AHS heaters are a combined ceramic heater and stat (possibly with a fan in them?) and use more power but, are more powerful, if you see what I mean. Rads use a maximum of 75W.










This is my one, prior to snake going in. Looking up at quite an angle in order to see it.


----------



## Moodie (Aug 3, 2008)

Skeet said:


> Rep Rads are great...I have one in my 3ft VivExotic VX, running on a pulse stat.
> 
> They fix to the roof and are designed to provide a hotspot and to generally heat the viv, do not need to be guarded and have a very low profile.
> 
> ...


 That looks really smart. I dont like having to see things hanging from the roof of the viv so I'm hoping to hide the heater and lighting.
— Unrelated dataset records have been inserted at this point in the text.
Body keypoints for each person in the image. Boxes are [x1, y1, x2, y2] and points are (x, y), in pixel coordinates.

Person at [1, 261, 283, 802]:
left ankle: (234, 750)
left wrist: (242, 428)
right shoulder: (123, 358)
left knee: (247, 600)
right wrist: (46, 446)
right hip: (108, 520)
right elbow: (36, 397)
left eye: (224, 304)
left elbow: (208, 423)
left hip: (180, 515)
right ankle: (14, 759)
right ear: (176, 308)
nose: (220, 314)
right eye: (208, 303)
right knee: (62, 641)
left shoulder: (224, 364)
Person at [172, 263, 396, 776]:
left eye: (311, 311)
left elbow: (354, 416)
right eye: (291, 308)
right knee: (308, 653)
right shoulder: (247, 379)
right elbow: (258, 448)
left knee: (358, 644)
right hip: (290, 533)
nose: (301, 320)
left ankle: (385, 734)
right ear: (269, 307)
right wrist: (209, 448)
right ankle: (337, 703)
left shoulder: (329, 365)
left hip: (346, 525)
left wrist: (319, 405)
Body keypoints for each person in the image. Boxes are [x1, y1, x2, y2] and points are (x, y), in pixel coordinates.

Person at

Is your stat probe on the ground?


----------



## Moodie (Aug 3, 2008)

cheeky bump for any other opinions???? AHS or rep rad?


----------



## lamby (Apr 14, 2010)

I would go AHS as the rep rad is only 75wats so would struggle to heat a 4ft+ viv but maybe ok to keep the ambient temps.


----------



## Diamondback (Aug 29, 2009)

I use both AHS and the reptile radiators, both work fine, however for a 4ft+ viv the radiator will be to small. I tried it and could not maintain the temps required with only 75w radiator. Its a shame they dont make them with higher wattage. 

For my 4x2x2ft beardie vivs I use 350w AHS heaters these work great in keeping the ambient temps correct day and night and I have them mounted on the roof of the viv out of the way. I also have a 250w in my royal viv (3ft) for night use only if the room temperature drops to low. 
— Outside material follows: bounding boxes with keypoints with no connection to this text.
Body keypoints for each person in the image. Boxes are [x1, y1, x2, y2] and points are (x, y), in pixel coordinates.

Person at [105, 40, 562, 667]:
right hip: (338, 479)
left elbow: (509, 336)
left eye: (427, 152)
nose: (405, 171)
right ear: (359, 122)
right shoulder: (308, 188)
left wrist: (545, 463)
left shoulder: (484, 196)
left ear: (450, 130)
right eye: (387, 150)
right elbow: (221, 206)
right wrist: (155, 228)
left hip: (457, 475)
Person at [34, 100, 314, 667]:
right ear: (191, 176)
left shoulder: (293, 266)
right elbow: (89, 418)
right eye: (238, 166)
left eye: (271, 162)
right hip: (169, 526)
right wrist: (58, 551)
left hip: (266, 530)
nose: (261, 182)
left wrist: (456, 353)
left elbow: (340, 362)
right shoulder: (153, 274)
The trick with AHS heaters is to by one that is more than you need and then they pulse better giving you control and efficiency. If you buy one that can just about cope it will always be on and then is not as efficient.

Hope this helps.


----------



## Moodie (Aug 3, 2008)

Diamondback said:


> I use both AHS and the reptile radiators, both work fine, however for a 4ft+ viv the radiator will be to small. I tried it and could not maintain the temps required with only 75w radiator. Its a shame they dont make them with higher wattage.
> 
> For my 4x2x2ft beardie vivs I use 350w AHS heaters these work great in keeping the ambient temps correct day and night and I have them mounted on the roof of the viv out of the way. I also have a 250w in my royal viv (3ft) for night use only if the room temperature drops to low.
> 
> ...


Very helpful, thanks! So would I be looking for a 350w then?


----------



## Skeet (Nov 25, 2010)

Moodie said:


> That looks really smart. I dont like having to see things hanging from the roof of the viv so I'm hoping to hide the heater and lighting. Is your stat probe on the ground?


Laying on top of the substrate next to the hot hide, almost under the centre of the Rad.


----------